Generally, data centers are hidden away inside faceless warehouses and sport massive rows of computers and giant air conditioning units to keep things cool. But that’s not good enough for Microsoft, it crammed 12 racks of servers into a bus-sized metal cylinder and then sank it off the coast of northern Scotland, Orkney islands for its newest data center.

The company calls it Project Natick and sees the data center as one of many “environmentally sustainable, prepackaged data center units” that could be sold in the near future. This project has 12 racks containing a total of 864 servers and associated cooling system infrastructure. It is 40-foot-long and sits roughly 117 feet beneath the surface.

The submerging part of the project was handled by Naval Group, a 400-year old French company. Using a heat-exchange process mainly used for cooling submarines. Given the density of populations along the world’s coasts, Microsoft says subsea datacenters could make for more efficient web browsing, with the ability to support smoother video streaming and gameplay.
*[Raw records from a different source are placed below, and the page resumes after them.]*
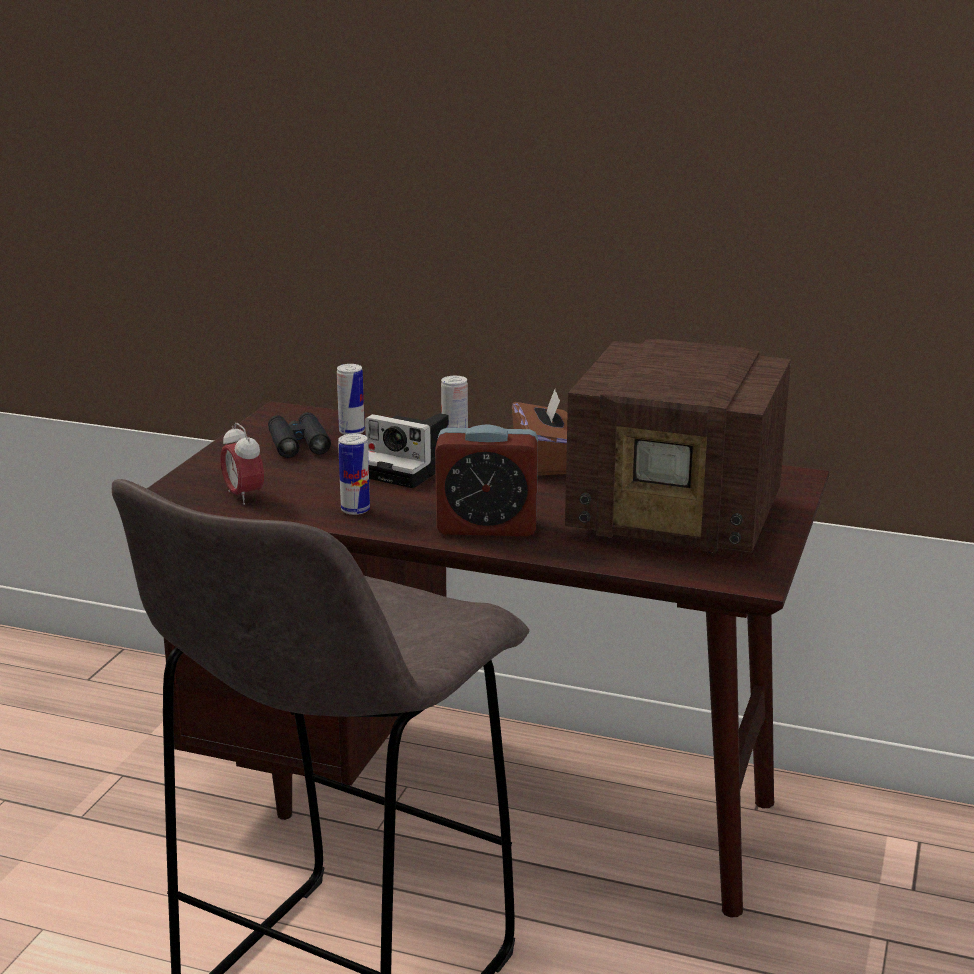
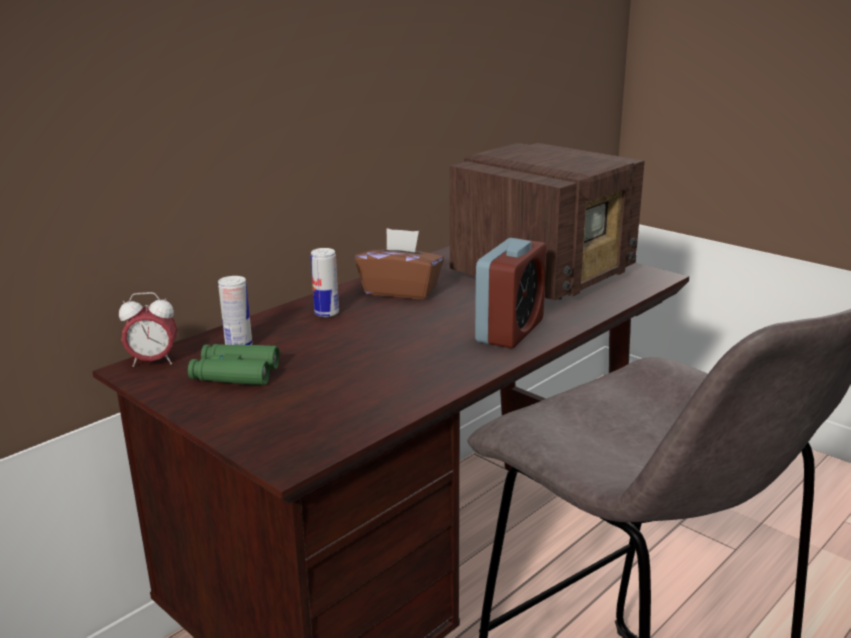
camera: 65 degrees left, 0 degrees up
(244, 496) = (341, 420): alarm clock -> alarm clock (153, 362)
(298, 444) = (235, 374): black binoculars -> green binoculars
(355, 510) = (428, 374): can -> none
(410, 468) = (356, 337): camera -> none

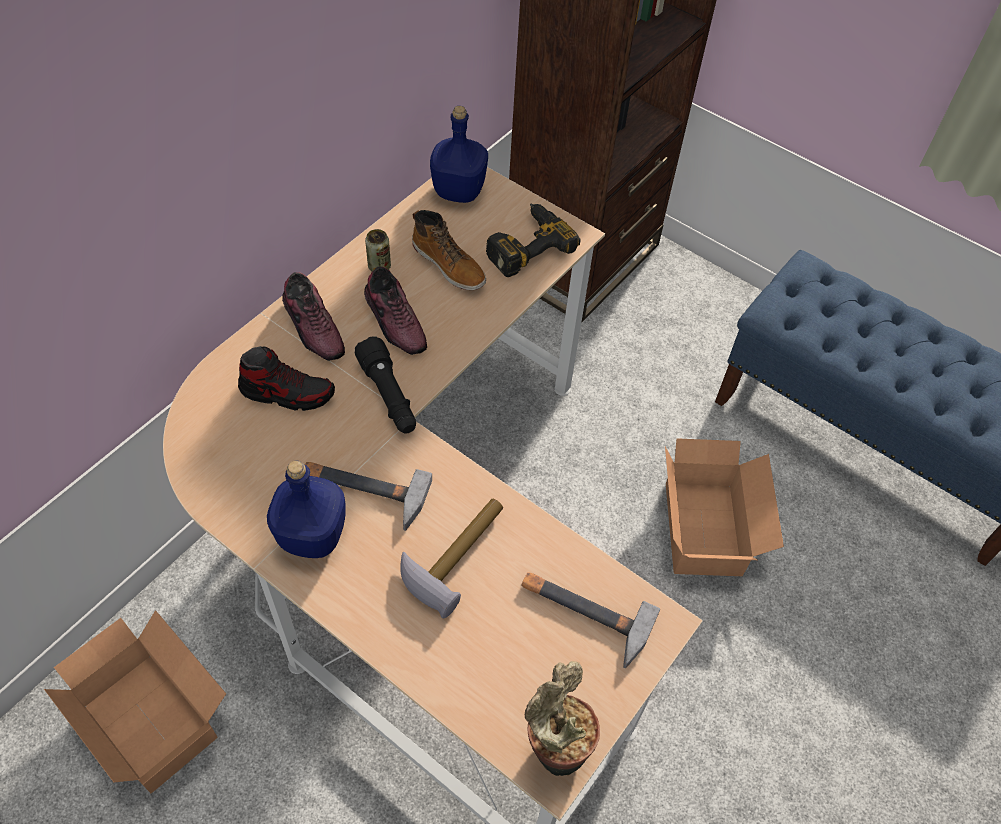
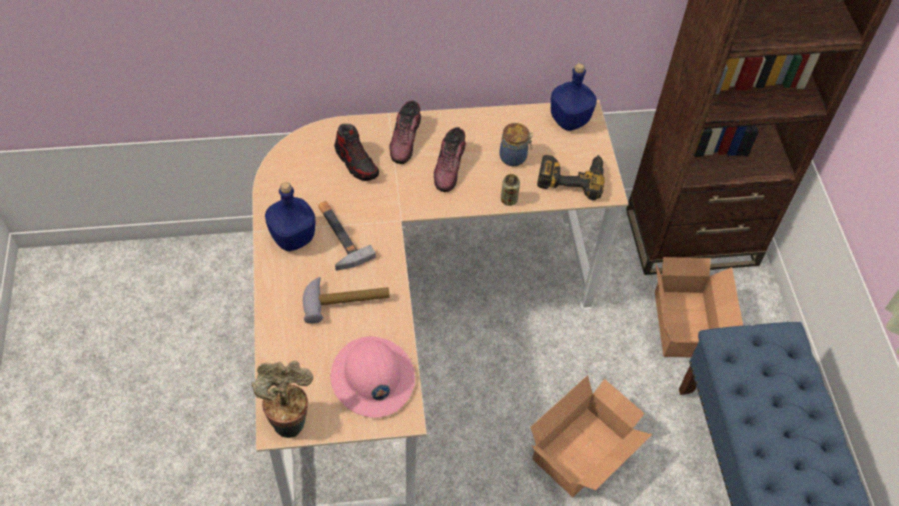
camera: 45 degrees right, 0 degrees up
(153, 716) = (200, 294): cardboard box -> cardboard box (686, 322)
(379, 267) = (475, 131): can -> can (508, 200)
(389, 396) = (402, 201): black flashlight -> none
(449, 265) = (514, 157): boot -> jar
(583, 613) = (372, 378): hammer -> pink hard hat

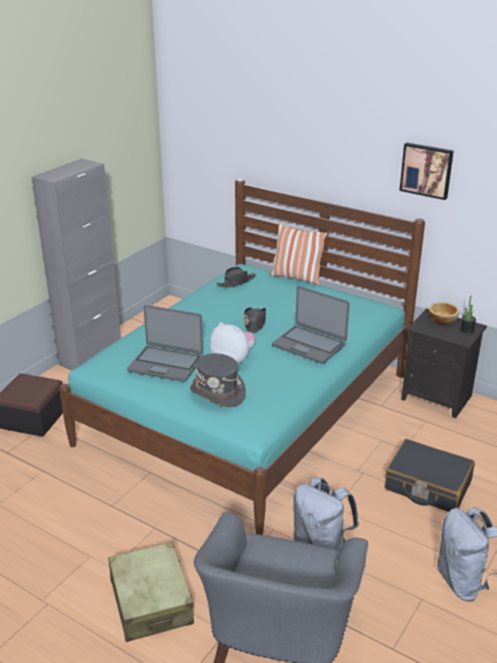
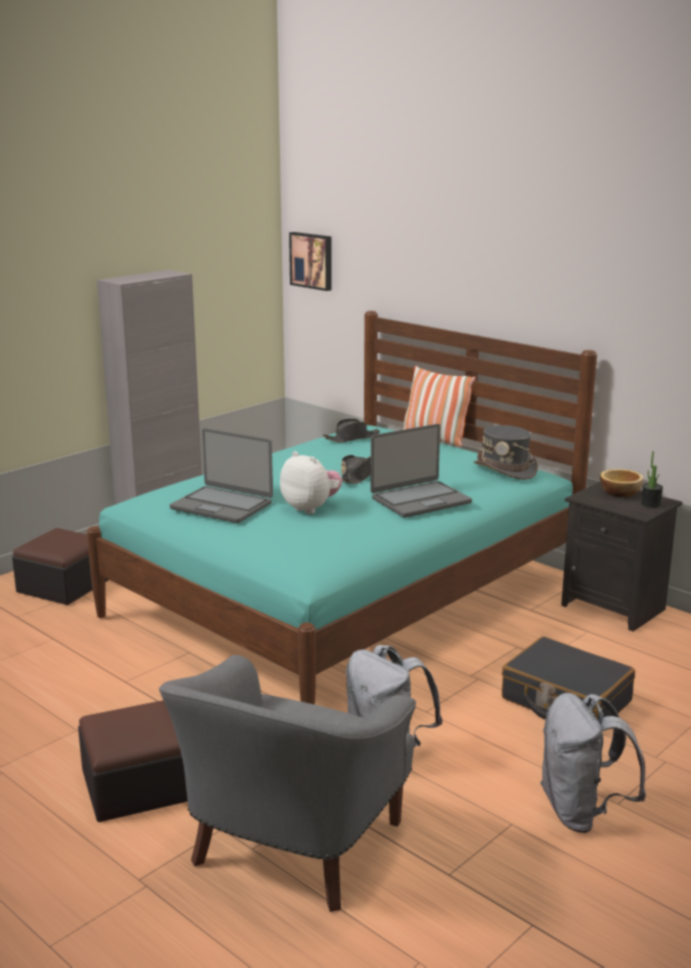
camera: 10 degrees right, 10 degrees down
(151, 601) = (136, 785): beige suitcase -> ottoman
(218, 393) = (276, 536): grey hat -> grey hat (505, 470)
(309, 345) = (420, 500): laptop -> laptop turned 75 degrees counterclockwise
(426, 170) = (599, 283): picture -> picture (312, 260)

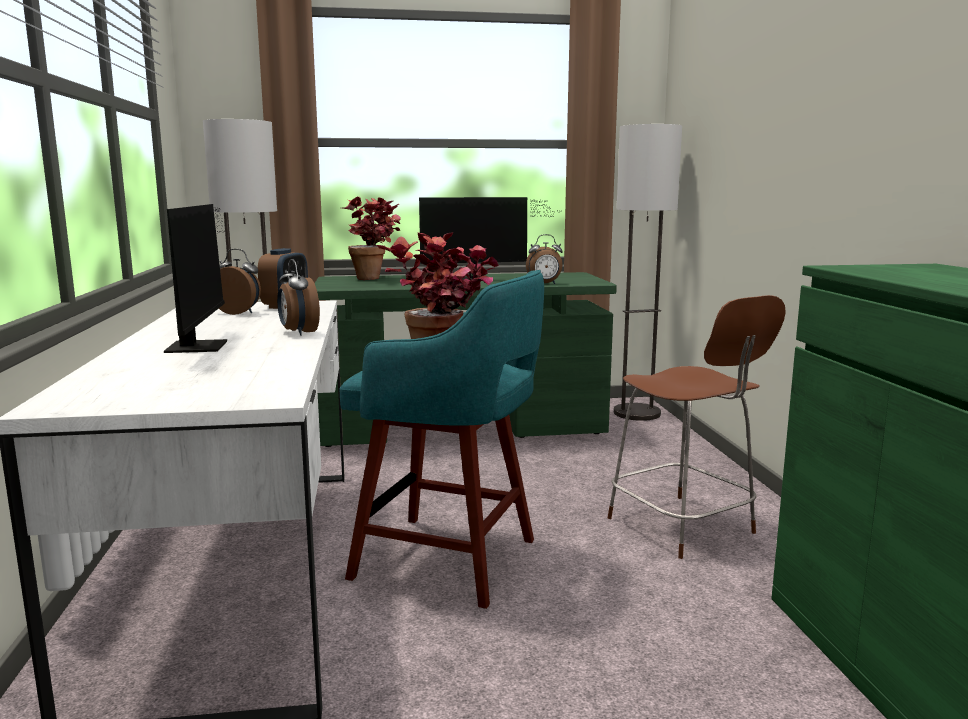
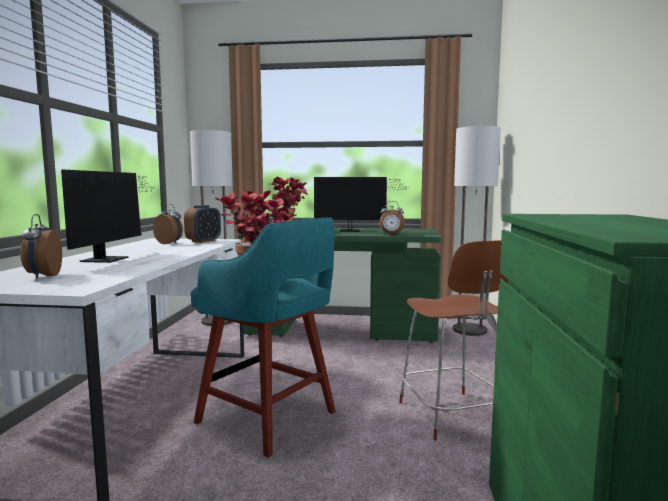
camera: 15 degrees right, 5 degrees down
(298, 333) = (178, 255): alarm clock -> alarm clock (42, 276)

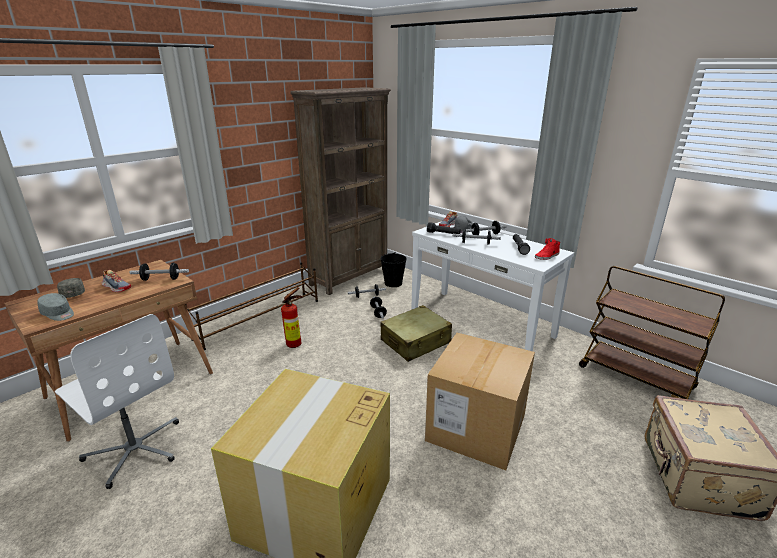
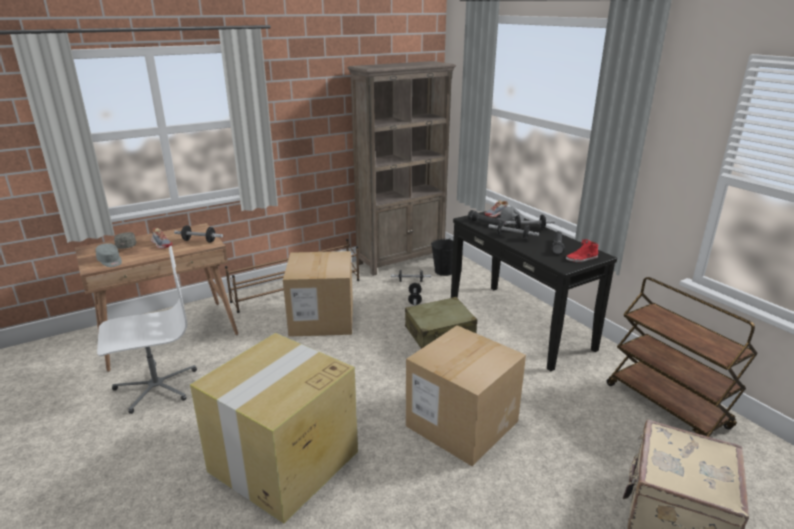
camera: 15 degrees right, 0 degrees up
(135, 449) = (156, 386): white office chair -> white office chair turned 75 degrees counterclockwise
(296, 344) = (322, 319): fire extinguisher -> cardboard box
(480, 322) = (519, 324): white console table -> black console table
To get the data center to the seafloor, the team used winches, cranes, a gantry barge, and a remotely operated vehicle, ensuring it was all in place before the fiber optic cable was properly attached. Then, they powered it on. At full capacity, the system runs on less than a quarter of a megawatt of power, obtained from Orkney Island’s grid.

Computers often get warm, data centers, on the other, hand get scorching hot, and to keep them from overheating companies have to either install vast cooling fans or use supercooled liquid to keep them from melting. Instead, Project Natick literally places the computers into a naturally cold environment – the North Sea.

Microsoft is hoping to make Natick data centers run off 100% renewable resources by powering it with electricity from wind and tide-powered generators located nearby. Microsoft says, unlike brick-and-mortar data centers, usually require years of construction, it should be possible to build and deploy a Project Natick data center in just 90 days.

Project Natick centers are designed to operate independently without direct human supervision for up to five years at a time after which they can be retrieved and recycled. A serious question arises in this innovative approach, such as the potential impact of Project Natick on surrounding aquatic life due to increased water temperatures.